INFORMATION SHOWN:
■ ■ ■ ■

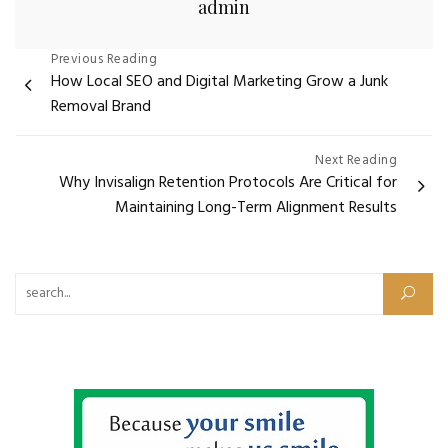
admin
Post
Previous Reading
How Local SEO and Digital Marketing Grow a Junk
navigation
Removal Brand
Next Reading
Why Invisalign Retention Protocols Are Critical for
Maintaining Long-Term Alignment Results
Search for:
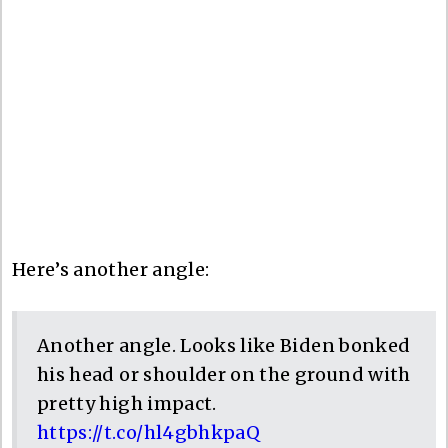
Here’s another angle:
Another angle. Looks like Biden bonked
his head or shoulder on the ground with
pretty high impact.
https://t.co/hl4gbhkpaQ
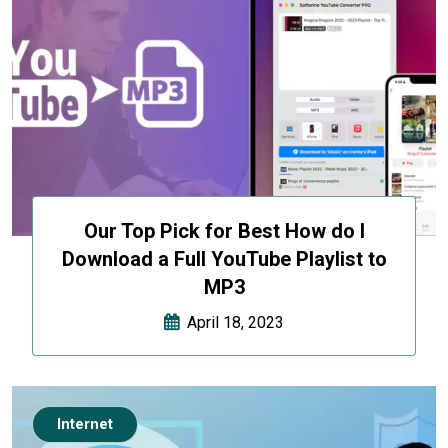
Our Top Pick for Best How do I
Download a Full YouTube Playlist to
MP3
April 18, 2023
Internet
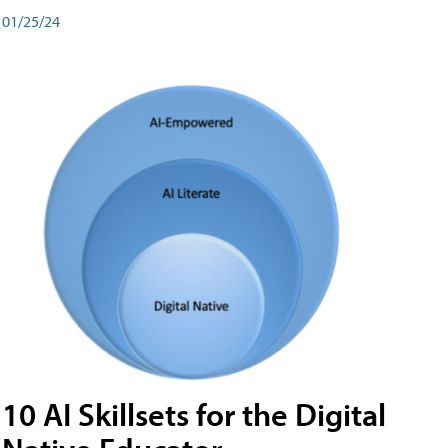
01/25/24
10 AI Skillsets for the Digital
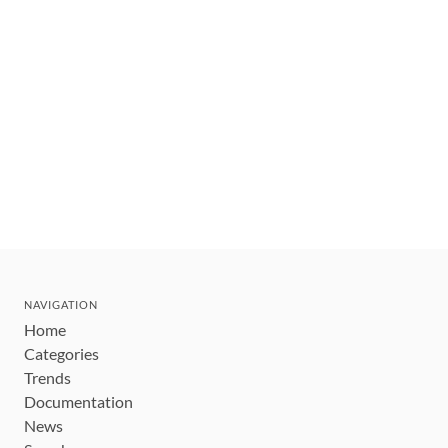
NAVIGATION
Home
Categories
Trends
Documentation
News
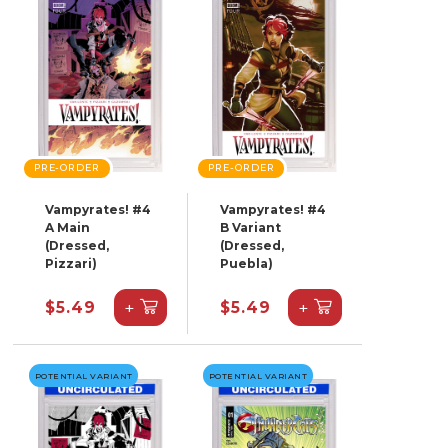
PRE-ORDER
PRE-ORDER
Vampyrates! #4
Vampyrates! #4
A Main
B Variant
(Dressed,
(Dressed,
Pizzari)
Puebla)
+
+
$5.49
$5.49
POTENTIAL VARIANT
POTENTIAL VARIANT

■ ■ ■ ■

WHAT NEEDS TO BE DONE: Rewrite the data from the line containing "Our Top Pick for Best How do I" through the end of the data, inclusive, with "Internet" swapped for "Technology" and everything else unchanged. Leave out the pictures.

RESULT BELOW:
Our Top Pick for Best How do I
Download a Full YouTube Playlist to
MP3
April 18, 2023
Technology
01/25/24
10 AI Skillsets for the Digital
NAVIGATION
Home
Categories
Trends
Documentation
News
PRE-ORDER
PRE-ORDER
Vampyrates! #4
Vampyrates! #4
A Main
B Variant
(Dressed,
(Dressed,
Pizzari)
Puebla)
+
+
$5.49
$5.49
POTENTIAL VARIANT
POTENTIAL VARIANT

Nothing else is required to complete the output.